**INSTRUCTIONS FOR THE TASK**
Duplicate the lines from the one containing "d’applications qui simplifient" through the one containing "PRODUKTBESCHREIBUNG", both included, and nothing else. Leave the pictures out of your answer.

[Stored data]
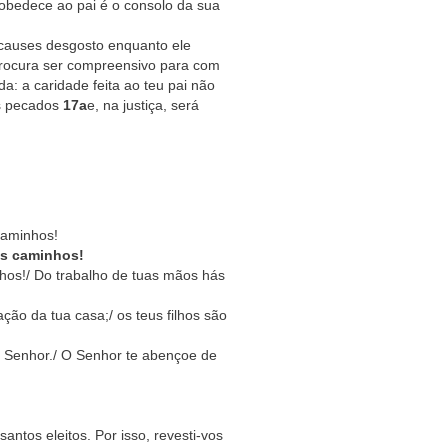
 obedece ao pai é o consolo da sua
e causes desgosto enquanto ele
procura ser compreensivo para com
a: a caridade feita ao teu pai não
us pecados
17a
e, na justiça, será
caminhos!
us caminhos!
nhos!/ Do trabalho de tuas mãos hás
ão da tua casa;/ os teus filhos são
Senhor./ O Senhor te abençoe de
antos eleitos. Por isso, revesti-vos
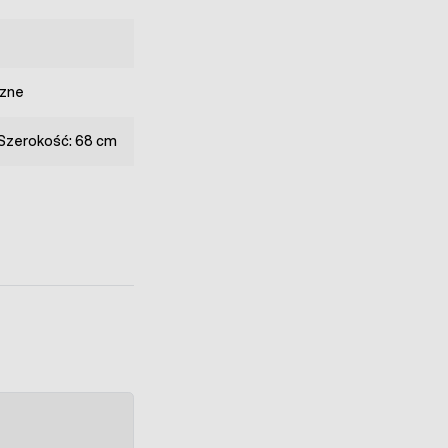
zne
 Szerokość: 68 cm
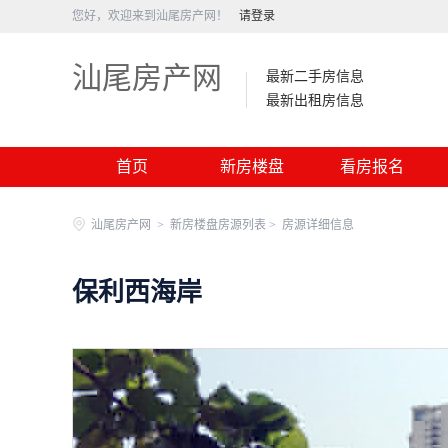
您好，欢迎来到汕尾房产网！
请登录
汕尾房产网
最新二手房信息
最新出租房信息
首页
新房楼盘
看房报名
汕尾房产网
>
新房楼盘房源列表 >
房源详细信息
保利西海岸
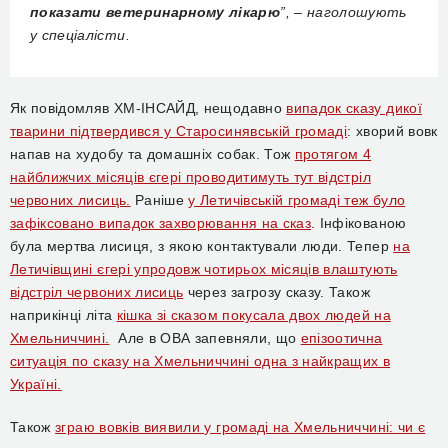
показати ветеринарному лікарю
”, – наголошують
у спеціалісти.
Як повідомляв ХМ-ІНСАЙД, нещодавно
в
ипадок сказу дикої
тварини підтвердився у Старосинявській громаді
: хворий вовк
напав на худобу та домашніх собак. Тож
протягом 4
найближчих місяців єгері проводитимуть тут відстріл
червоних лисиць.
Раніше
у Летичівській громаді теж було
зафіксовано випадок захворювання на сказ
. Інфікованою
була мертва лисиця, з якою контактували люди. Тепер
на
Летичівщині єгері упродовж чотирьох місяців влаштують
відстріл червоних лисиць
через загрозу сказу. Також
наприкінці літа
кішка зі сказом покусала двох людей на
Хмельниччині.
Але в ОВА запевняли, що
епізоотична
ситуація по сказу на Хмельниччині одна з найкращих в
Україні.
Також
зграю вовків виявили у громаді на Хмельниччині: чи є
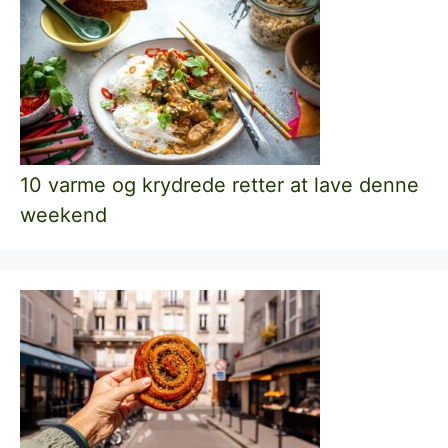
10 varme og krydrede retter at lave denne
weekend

---

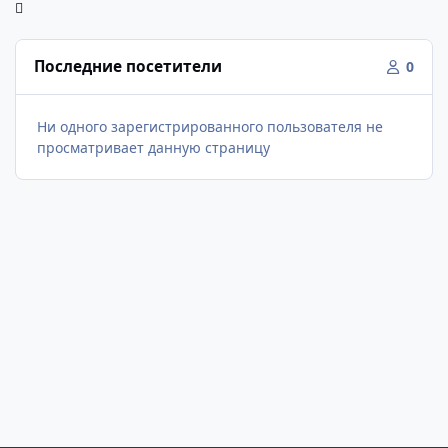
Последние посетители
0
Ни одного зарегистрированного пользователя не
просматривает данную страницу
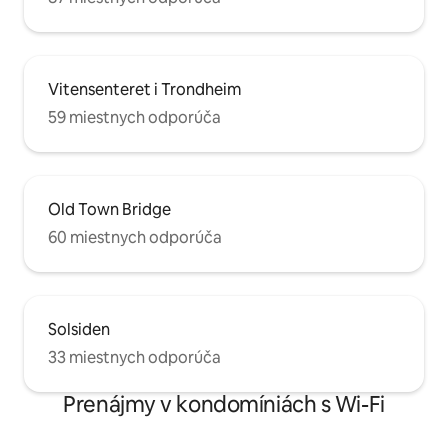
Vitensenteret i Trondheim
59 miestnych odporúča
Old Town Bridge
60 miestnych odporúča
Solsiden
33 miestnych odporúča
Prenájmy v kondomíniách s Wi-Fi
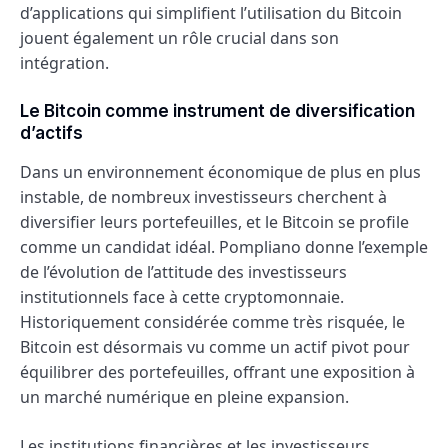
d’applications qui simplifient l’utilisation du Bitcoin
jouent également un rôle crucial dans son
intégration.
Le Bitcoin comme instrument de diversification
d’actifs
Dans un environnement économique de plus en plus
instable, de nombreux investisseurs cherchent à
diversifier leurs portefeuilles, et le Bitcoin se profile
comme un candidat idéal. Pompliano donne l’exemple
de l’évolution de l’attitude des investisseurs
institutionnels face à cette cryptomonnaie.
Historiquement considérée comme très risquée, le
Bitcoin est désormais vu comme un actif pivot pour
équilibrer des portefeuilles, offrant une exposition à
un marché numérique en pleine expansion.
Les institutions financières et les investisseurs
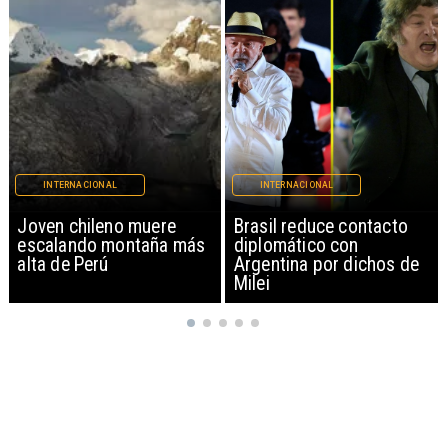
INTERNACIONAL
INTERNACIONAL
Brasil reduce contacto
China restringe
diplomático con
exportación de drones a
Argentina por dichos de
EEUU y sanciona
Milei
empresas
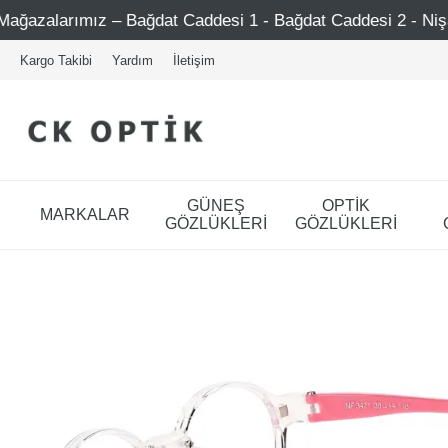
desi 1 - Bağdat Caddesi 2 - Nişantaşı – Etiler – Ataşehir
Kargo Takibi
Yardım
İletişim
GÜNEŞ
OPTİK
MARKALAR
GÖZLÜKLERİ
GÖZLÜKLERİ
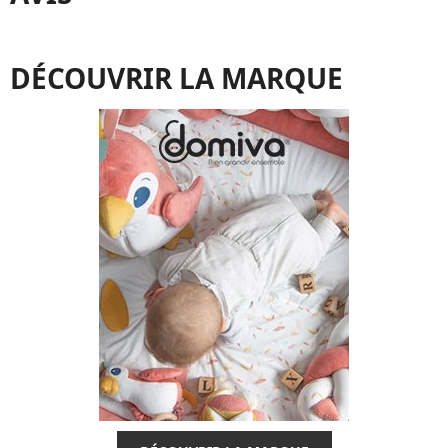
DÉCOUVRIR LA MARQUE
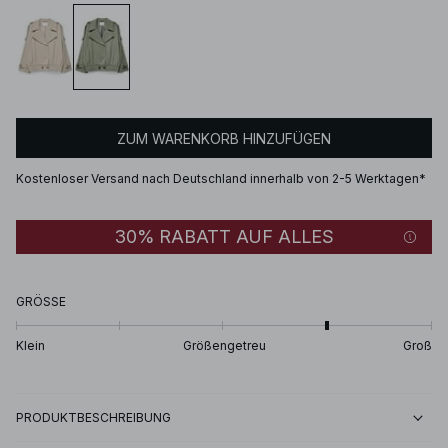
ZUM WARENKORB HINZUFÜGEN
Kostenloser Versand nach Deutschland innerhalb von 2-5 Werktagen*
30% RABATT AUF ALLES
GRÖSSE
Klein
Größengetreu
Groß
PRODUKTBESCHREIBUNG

--

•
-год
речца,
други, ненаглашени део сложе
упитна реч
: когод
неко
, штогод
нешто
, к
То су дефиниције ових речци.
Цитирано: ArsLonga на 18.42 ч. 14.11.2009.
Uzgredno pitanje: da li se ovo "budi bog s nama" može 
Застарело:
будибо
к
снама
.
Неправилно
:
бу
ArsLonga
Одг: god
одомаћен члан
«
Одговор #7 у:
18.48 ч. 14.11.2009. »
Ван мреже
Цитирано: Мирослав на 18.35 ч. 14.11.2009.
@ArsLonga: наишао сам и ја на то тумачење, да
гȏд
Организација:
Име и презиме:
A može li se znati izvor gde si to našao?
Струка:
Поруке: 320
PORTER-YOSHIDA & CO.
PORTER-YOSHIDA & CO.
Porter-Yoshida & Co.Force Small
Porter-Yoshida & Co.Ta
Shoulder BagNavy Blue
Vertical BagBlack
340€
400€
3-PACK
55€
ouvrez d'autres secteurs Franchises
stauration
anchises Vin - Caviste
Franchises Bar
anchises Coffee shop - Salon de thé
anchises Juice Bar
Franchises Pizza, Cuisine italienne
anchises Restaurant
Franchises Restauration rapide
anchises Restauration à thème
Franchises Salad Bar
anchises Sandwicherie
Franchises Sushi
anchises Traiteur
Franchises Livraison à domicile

**EXERCISE ANSWER**
d’applications qui simplifient l’utilisation du Bitcoin
jouent également un rôle crucial dans son
intégration.
Le Bitcoin comme instrument de diversification
d’actifs
Dans un environnement économique de plus en plus
instable, de nombreux investisseurs cherchent à
diversifier leurs portefeuilles, et le Bitcoin se profile
comme un candidat idéal. Pompliano donne l’exemple
de l’évolution de l’attitude des investisseurs
institutionnels face à cette cryptomonnaie.
Historiquement considérée comme très risquée, le
Bitcoin est désormais vu comme un actif pivot pour
équilibrer des portefeuilles, offrant une exposition à
un marché numérique en pleine expansion.
Les institutions financières et les investisseurs
INTERNACIONAL
INTERNACIONAL
Brasil reduce contacto
China restringe
diplomático con
exportación de drones a
Argentina por dichos de
EEUU y sanciona
Milei
empresas
desi 1 - Bağdat Caddesi 2 - Nişantaşı – Etiler – Ataşehir
Kargo Takibi
Yardım
İletişim
GÜNEŞ
OPTİK
MARKALAR
GÖZLÜKLERİ
GÖZLÜKLERİ
DÉCOUVRIR LA MARQUE
ZUM WARENKORB HINZUFÜGEN
Kostenloser Versand nach Deutschland innerhalb von 2-5 Werktagen*
30% RABATT AUF ALLES
GRÖSSE
Klein
Größengetreu
Groß
PRODUKTBESCHREIBUNG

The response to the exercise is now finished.